Europas Big Player mit sattem Transferminus

Damit unterscheiden sich die Bayern einmal mehr vom Gros ihrer Kontrahenten auf europäischem Parkett. Manchester City hat seit dem Einstieg seiner arabischen Investoren vor vier Jahren ein Transferminus von über einer halben Milliarde erzielt. Beim FC Chelsea waren es unter Roman Abramowitsch rund 800 Millionen, bei PSG in drei Jahren rund 350 Millionen und in Monaco in nur einer Saison 180 Millionen Minus.

Die Bayern dringen durch das Allianz-Engagement nicht in Sphären der englischen oder französischen Klubs vor.
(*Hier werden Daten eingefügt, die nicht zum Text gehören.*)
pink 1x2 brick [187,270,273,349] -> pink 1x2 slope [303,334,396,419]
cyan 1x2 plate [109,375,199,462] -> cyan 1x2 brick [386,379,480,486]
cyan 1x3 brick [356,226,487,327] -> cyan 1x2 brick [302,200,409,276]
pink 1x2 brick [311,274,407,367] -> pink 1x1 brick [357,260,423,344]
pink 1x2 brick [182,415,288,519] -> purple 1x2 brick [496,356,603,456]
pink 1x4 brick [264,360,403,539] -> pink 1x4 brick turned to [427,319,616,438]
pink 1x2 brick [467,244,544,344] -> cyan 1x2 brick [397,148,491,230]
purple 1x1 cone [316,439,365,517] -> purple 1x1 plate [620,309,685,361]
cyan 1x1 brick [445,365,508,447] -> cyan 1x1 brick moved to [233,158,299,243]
Dafür sind deren Geldgeber zu potent und können problemlos immer mehr Millionen nachschießen. Was sich die Bayern in vier Jahrzehnten hart erarbeitet haben, holen viele Klubs im Handstreich auf: Durch den Verkauf ihrer Anteile über 50 Prozent.

Die Bayern dagegen halten weiterhin 75 Prozent ihrer Anteile selbst. Die Münchener haben das Fundament ihrer Unternehmung weiter in der Hand, können so erst gar nicht zum Spielball externen Geldgeber werden. Die Münchener verfolgen ganz klar die Strategie "Steine statt Beine". Die Reinvestitionen sollen Nachhaltigkeit sichern - alleine die Tilgung der Verbindlichkeiten der Arena spült den Bayern ab sofort rund 30 Millionen Euro pro Jahr mehr in die Kassen.
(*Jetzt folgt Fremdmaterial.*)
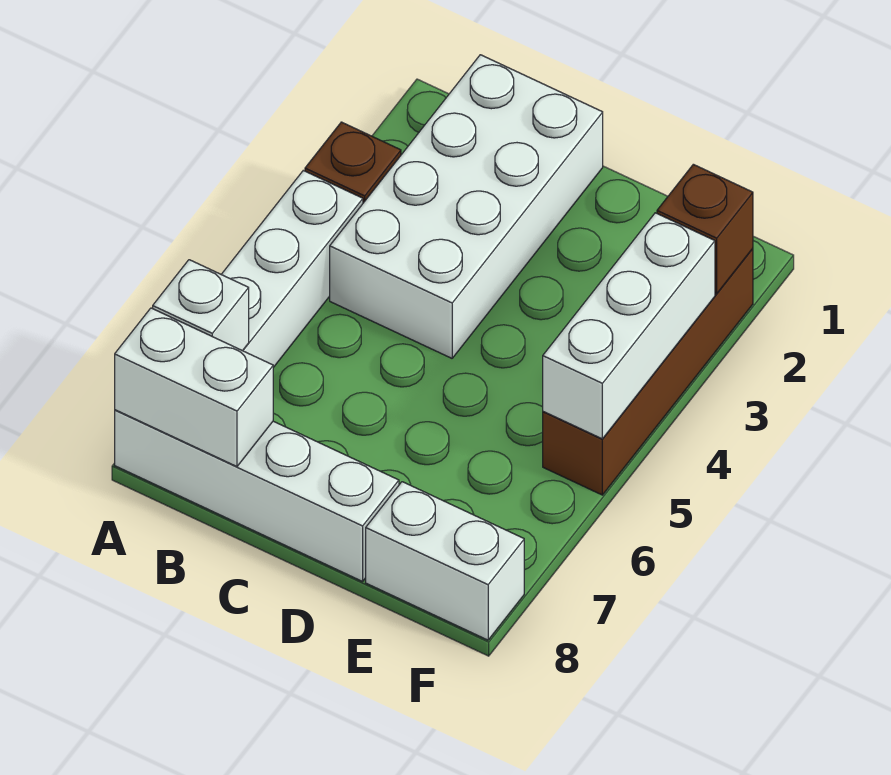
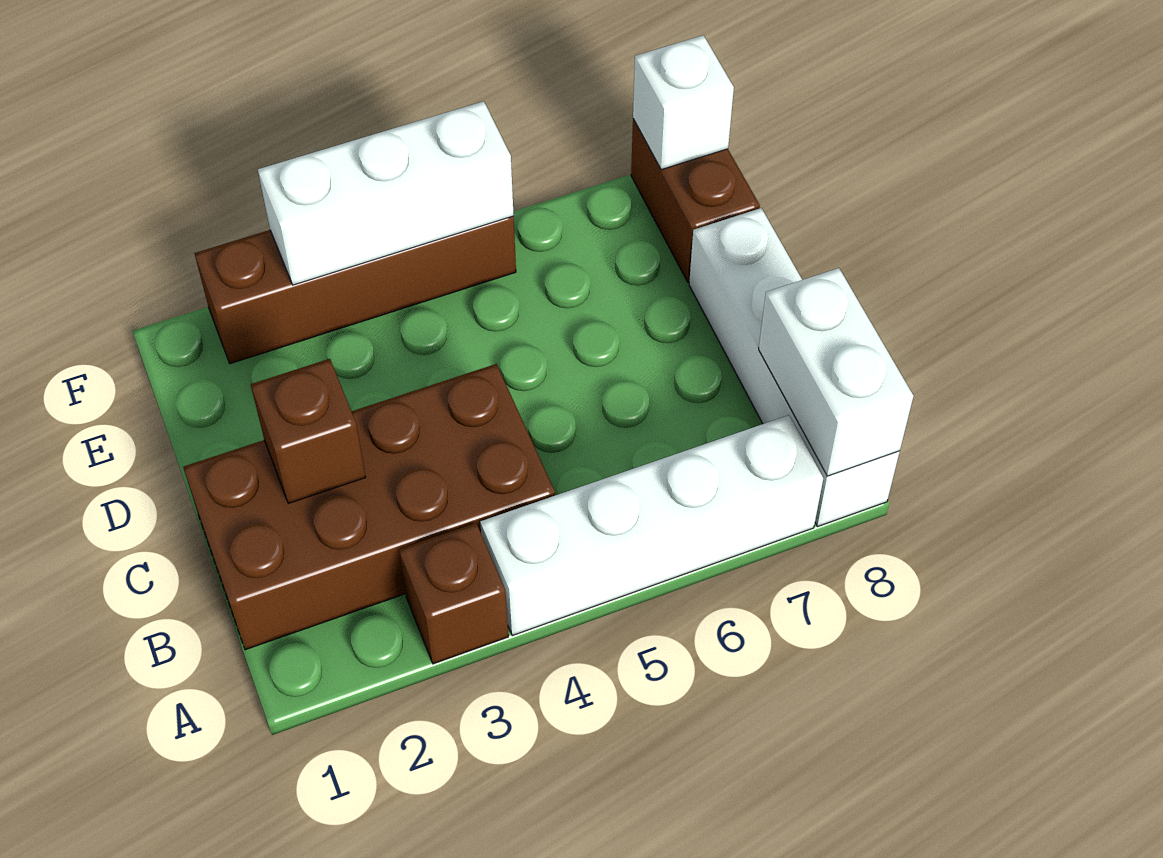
white 1x1 brick [153,260,249,351] -> white 1x1 brick moved to [633,35,734,170]
white 2x4 brick [330,55,603,358] -> brown 2x4 brick [183,364,555,650]
white 1x2 brick [366,482,524,640] -> brown 1x2 brick [631,119,760,282]
brown 1x1 brick [657,164,753,294] -> brown 1x1 brick moved to [251,359,366,504]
Mehr Schein als Sein bei Real und Barca

Auf den ersten Blick ähnlich gesund - oder wenigstens nicht fremdbestimmt - kommen die beiden spanischen Großklubs Real Madrid und der FC Barcelona daher. Allerdings ist der Glanz hinter der schönen Fassade längst verblasst. Real und Barca drücken Schulden in astronomischer Höhe.

Rund 600 Millionen Euro sind es bei Real, die meisten davon allerdings langfristige Darlehen. Bei Barca sollen es rund 300 Millionen sein. Und trotzdem waren es diese beiden Klubs, die im Sommer die spektakulärsten Transfers der letzten Jahre vollzogen.

Real ließ sich den Waliser Gareth Bale rund 100 Millionen Euro kosten und schrieb damit Geschichte. Barca holte sich das von fast allen Top-Klubs umworbene Supertalent und Marketingphänomen Neymar aus Brasilien. Kostenpunkt: Offiziell 57 Millionen Euro. Wie mittlerweile bekannt ist, dürfte sich das Gesamtvolumen aber auf rund 95 Millionen Euro belaufen.

FC Bayern scheut unnötiges Risiko

Bayerns Top-Transfers Javier Martinez (40 Millionen) und Mario Götze (37 Millionen) sind davon gefühlte Lichtjahre entfernt. Und das soll in naher Zukunft auch so bleiben. Während speziell die spanischen Klubs offenbar stets einen merkwürdigen Gigantismus bedienen und ihren Fans in schöner Regelmäßigkeit einen immer noch spektakuläreren Transfer präsentieren, bleiben die Bayern im Wettrüsten zumeist außen vor.

Es passt nicht ins Selbstverständnis des Klubs, für einzelne Spieler oder Trainer ein schwer kalkulierbares Risiko einzugehen. Daran ändern auch die Millionen aus dem Allianz-Deal nichts. Während viele Konkurrenten quasi aus dem Nichts erst groß werden konnten oder mittlerweile stark von der Politik gedeckt werden, wie es etwa in Spanien der Fall ist, ist der FC Bayern organisch und kontinuierlich gewachsen.

Damit dürfte der Triple-Sieger der gesündeste Klub Europas sein. Der Verkauf von 25 Prozent seiner Anteile an drei Unternehmen aus der Region unterstreicht diese Erkenntnis nochmals eindrucksvoll. Der FC Bayern München braucht nicht in die oberste (Geld-)Liga Europas aufzusteigen. Er spielt längst in seiner eigenen Liga.